Shambu Nath Mehra v State of Ajmer
Section 106 is a narrow exception to Section 101; it shifts burden only for facts 'especially' within the accused's knowledge, never relieving the prosecution of its primary burden.
Facts
Shambu Nath Mehra, a Camp Clerk at Ajmer, drew travelling allowance of Rs. 23-12-0 claiming second-class railway fares for two journeys (Ajmer to Abu Road and Ajmer to Reengus) said to have been made on 8 and 15 September 1948. The prosecution alleged he had not actually paid the fares and so had cheated, relying on railway records that no second-class tickets were issued at Ajmer on those dates.
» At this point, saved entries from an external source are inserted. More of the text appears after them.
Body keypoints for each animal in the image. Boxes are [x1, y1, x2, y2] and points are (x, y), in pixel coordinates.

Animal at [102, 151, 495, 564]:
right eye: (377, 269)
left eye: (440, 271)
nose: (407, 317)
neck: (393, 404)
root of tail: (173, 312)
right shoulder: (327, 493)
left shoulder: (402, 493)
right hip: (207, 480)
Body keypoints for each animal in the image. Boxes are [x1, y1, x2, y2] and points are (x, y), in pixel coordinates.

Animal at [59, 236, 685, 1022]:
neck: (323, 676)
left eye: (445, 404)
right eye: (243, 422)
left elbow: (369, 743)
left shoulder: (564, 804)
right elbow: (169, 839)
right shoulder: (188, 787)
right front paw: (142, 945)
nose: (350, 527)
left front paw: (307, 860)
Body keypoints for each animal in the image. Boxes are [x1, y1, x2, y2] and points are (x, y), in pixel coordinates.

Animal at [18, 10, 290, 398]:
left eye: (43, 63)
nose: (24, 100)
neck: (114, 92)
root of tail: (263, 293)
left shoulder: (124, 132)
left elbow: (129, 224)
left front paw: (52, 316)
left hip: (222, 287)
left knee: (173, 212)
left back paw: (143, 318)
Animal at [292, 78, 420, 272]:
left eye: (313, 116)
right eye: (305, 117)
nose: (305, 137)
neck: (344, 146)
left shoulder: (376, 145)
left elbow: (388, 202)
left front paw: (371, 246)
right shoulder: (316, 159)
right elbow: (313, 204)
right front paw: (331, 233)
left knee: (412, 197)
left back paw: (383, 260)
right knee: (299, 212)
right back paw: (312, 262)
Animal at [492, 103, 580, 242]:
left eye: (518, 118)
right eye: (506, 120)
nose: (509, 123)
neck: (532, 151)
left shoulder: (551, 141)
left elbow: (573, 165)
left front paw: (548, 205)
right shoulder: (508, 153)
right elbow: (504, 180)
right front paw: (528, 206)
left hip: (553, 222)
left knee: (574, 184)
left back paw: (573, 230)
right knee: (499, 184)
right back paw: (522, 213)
He was convicted, acquitted on appeal by the Sessions Judge, and the Judicial Commissioner then accepted the State's appeal and remanded the case for retrial before a Special Judge.
Issues
- Whether Section 106 of the Evidence Act shifts the burden onto the accused to prove that he had paid the railway fares.
- What is meant by facts 'especially within the knowledge' of the accused, and whether the fares paid were such facts.
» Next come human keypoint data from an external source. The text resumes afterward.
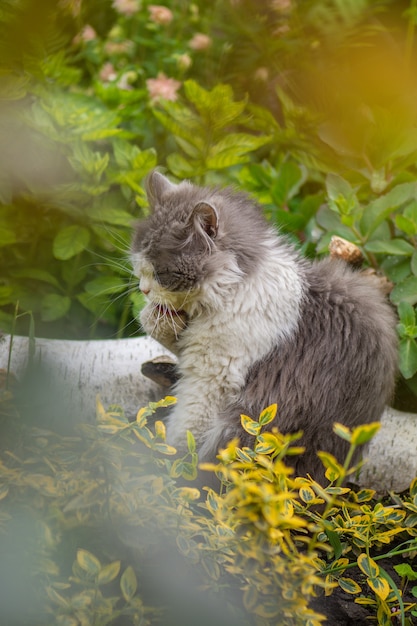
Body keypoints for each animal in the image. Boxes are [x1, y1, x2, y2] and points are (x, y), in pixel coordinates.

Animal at [131, 168, 396, 480]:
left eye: (160, 274)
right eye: (138, 267)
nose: (143, 289)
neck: (235, 286)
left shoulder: (214, 376)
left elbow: (186, 427)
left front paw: (171, 462)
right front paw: (154, 317)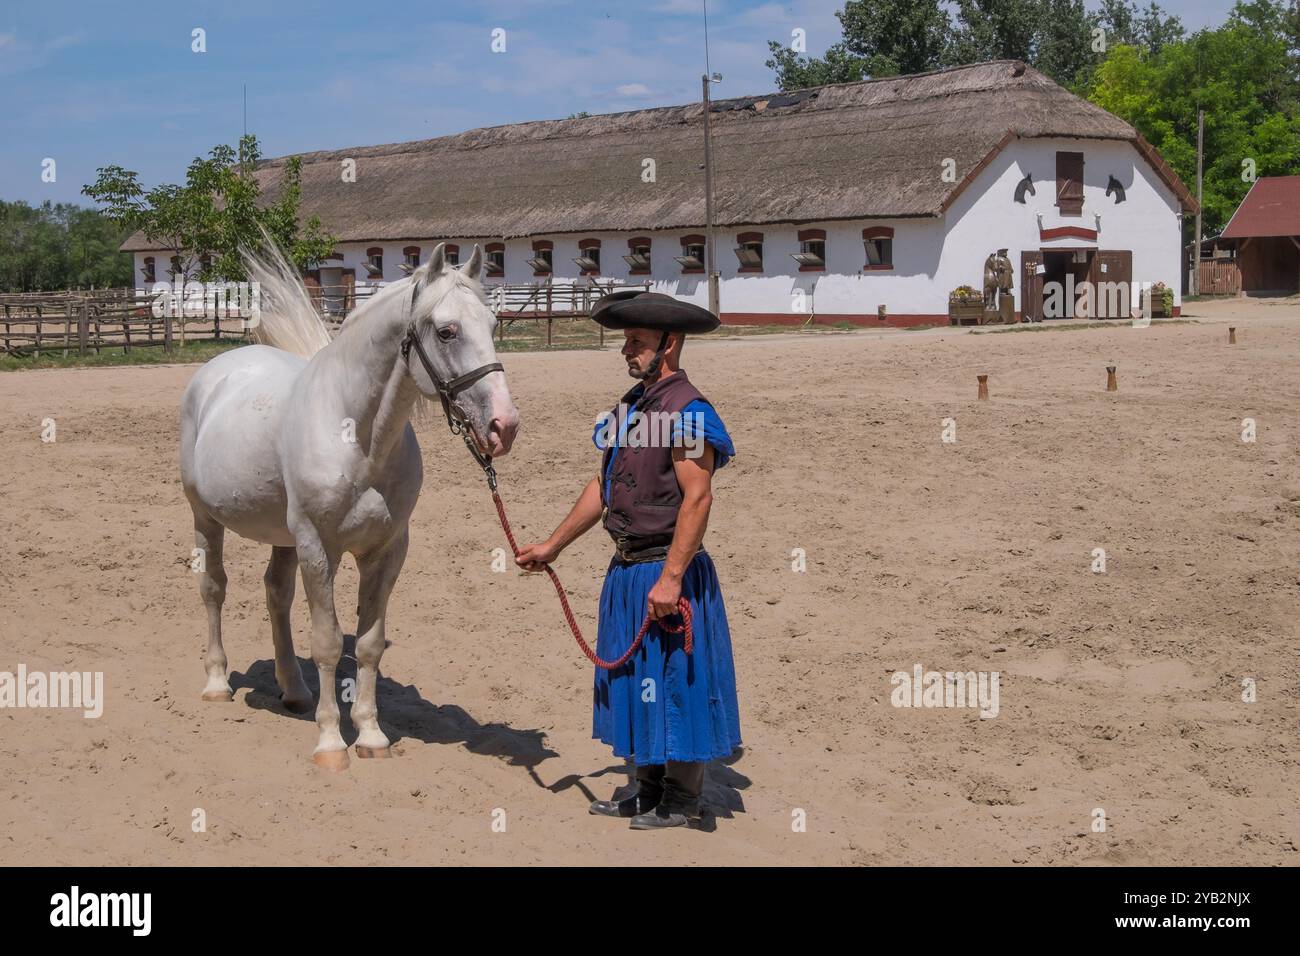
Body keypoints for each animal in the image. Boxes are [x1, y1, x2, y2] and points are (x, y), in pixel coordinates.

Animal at [179, 241, 518, 770]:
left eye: (493, 323)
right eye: (446, 330)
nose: (504, 425)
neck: (356, 436)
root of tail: (220, 370)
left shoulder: (387, 550)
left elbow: (369, 644)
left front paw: (371, 735)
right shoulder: (319, 548)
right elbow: (327, 642)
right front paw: (331, 743)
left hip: (285, 538)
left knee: (276, 594)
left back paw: (294, 691)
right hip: (205, 518)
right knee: (213, 588)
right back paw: (217, 682)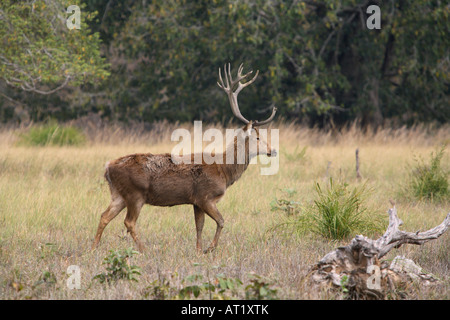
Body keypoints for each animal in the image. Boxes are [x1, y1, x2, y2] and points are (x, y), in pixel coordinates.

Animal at [92, 63, 278, 252]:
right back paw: (143, 250)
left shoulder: (196, 201)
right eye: (257, 137)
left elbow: (199, 226)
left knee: (104, 216)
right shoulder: (205, 196)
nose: (273, 150)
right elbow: (221, 221)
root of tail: (108, 167)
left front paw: (198, 250)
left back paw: (93, 248)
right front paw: (209, 248)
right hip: (135, 194)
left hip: (118, 194)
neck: (224, 170)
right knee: (129, 222)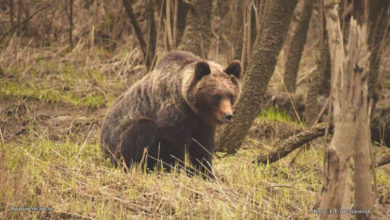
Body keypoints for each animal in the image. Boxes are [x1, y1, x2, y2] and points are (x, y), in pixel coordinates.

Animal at [100, 50, 241, 176]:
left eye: (230, 95)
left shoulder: (201, 122)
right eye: (217, 96)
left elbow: (202, 147)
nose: (228, 115)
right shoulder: (173, 114)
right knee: (142, 128)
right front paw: (181, 169)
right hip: (116, 140)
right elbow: (173, 146)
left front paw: (207, 172)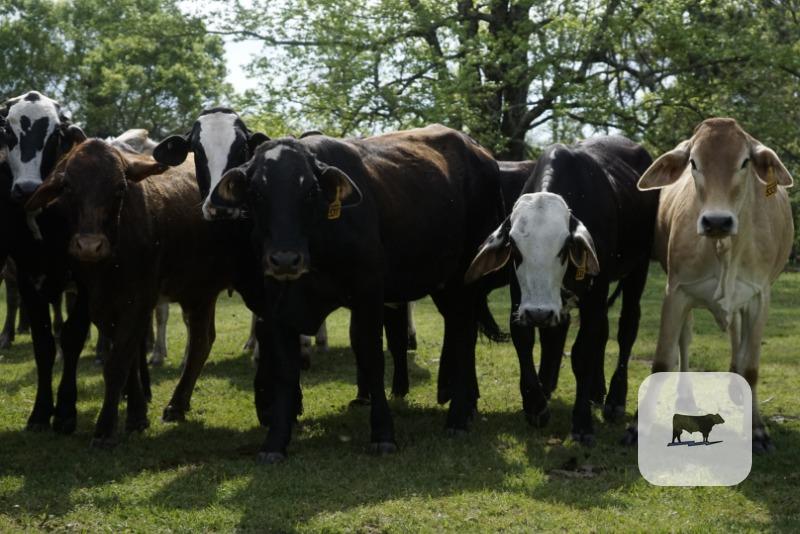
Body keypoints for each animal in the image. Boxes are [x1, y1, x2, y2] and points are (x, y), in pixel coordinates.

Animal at [0, 91, 93, 434]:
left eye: (54, 135)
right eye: (8, 131)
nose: (26, 188)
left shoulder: (86, 281)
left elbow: (72, 337)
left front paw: (65, 411)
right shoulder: (28, 279)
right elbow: (43, 345)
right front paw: (41, 411)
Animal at [25, 138, 248, 446]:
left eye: (119, 187)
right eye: (68, 186)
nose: (89, 246)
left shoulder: (139, 300)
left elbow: (118, 363)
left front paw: (106, 429)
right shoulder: (100, 306)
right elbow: (128, 358)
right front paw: (136, 415)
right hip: (199, 291)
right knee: (202, 340)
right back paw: (177, 404)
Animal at [205, 124, 505, 462]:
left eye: (311, 192)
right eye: (257, 193)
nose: (285, 259)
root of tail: (479, 151)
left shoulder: (369, 295)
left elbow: (372, 358)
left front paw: (383, 433)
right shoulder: (278, 305)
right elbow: (284, 369)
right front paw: (275, 442)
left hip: (464, 278)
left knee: (465, 338)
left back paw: (457, 417)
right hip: (445, 283)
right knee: (458, 330)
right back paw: (461, 403)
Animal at [466, 136, 657, 444]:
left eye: (565, 246)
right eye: (515, 247)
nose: (539, 313)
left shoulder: (595, 291)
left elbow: (582, 353)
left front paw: (582, 423)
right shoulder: (520, 297)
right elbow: (524, 340)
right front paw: (535, 403)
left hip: (638, 269)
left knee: (626, 329)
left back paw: (615, 399)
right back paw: (592, 390)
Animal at [623, 118, 793, 453]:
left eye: (744, 162)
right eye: (693, 162)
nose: (717, 221)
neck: (724, 248)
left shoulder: (759, 297)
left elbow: (751, 367)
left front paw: (758, 430)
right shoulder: (676, 291)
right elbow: (662, 360)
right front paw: (637, 426)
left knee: (737, 338)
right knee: (686, 340)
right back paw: (686, 394)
- Whether the prosecution had discharged its burden of proving non-payment / cheating.
Arguments
The State contended that whether or not the appellant had paid the fares was a fact especially within his own knowledge, so under Section 106 (and Illustration (b)) the burden lay on him to prove payment, the prosecution having shown no tickets were issued. The appellant contended that the prosecution, which held the complete railway and departmental records, could itself have ascertained whether any fare was collected on the trains, and that after a lapse of years it was unfair and practically impossible for him to reconstruct the transactions.
Held
The Supreme Court held that Section 106 is an exception to Section 101 designed only for exceptional cases in which it would be impossible, or at any rate disproportionately difficult, for the prosecution to establish facts which are 'especially' within the knowledge of the accused; the stress lies on the word 'especially'. It cannot be used to undermine the well-established rule that, save in a very exceptional class of case, the burden is on the prosecution and never shifts. Where knowledge of the facts is as much available to the prosecution, with due diligence, as to the accused, those facts are not 'especially' within the accused's knowledge. Since the railway registers showing whether the guards had collected any fare were as accessible to the prosecution as the records proving no tickets were issued, the burden did not shift to the appellant. The Court accordingly set aside the Judicial Commissioner's order of remand and restored the acquittal recorded by the Sessions Judge.
Ratio decidendi
Section 106 of the Evidence Act is a limited exception to Section 101 and applies only to facts 'especially' within the knowledge of the accused; it does not relieve the prosecution of its primary burden of proof, which never shifts except in a very exceptional class of case. A fact is not 'especially' within the accused's knowledge if, with reasonable diligence, the prosecution could equally have established it.
Significance
A foundational authority on the true and restricted scope of Section 106, repeatedly followed (e.g., in cases such as State of W.B. v Mir Mohammad Omar and Sawal Das v State of Bihar) to caution that Section 106 cannot be used to lighten or shift the prosecution's burden, and that the emphasis is on the word 'especially'. The provision now corresponds to Section 109 of the Bharatiya Sakshya Adhiniyam, 2023, whose wording is materially identical, so this ruling continues to govern the construction of burden of proof for facts especially within a party's knowledge under the new code.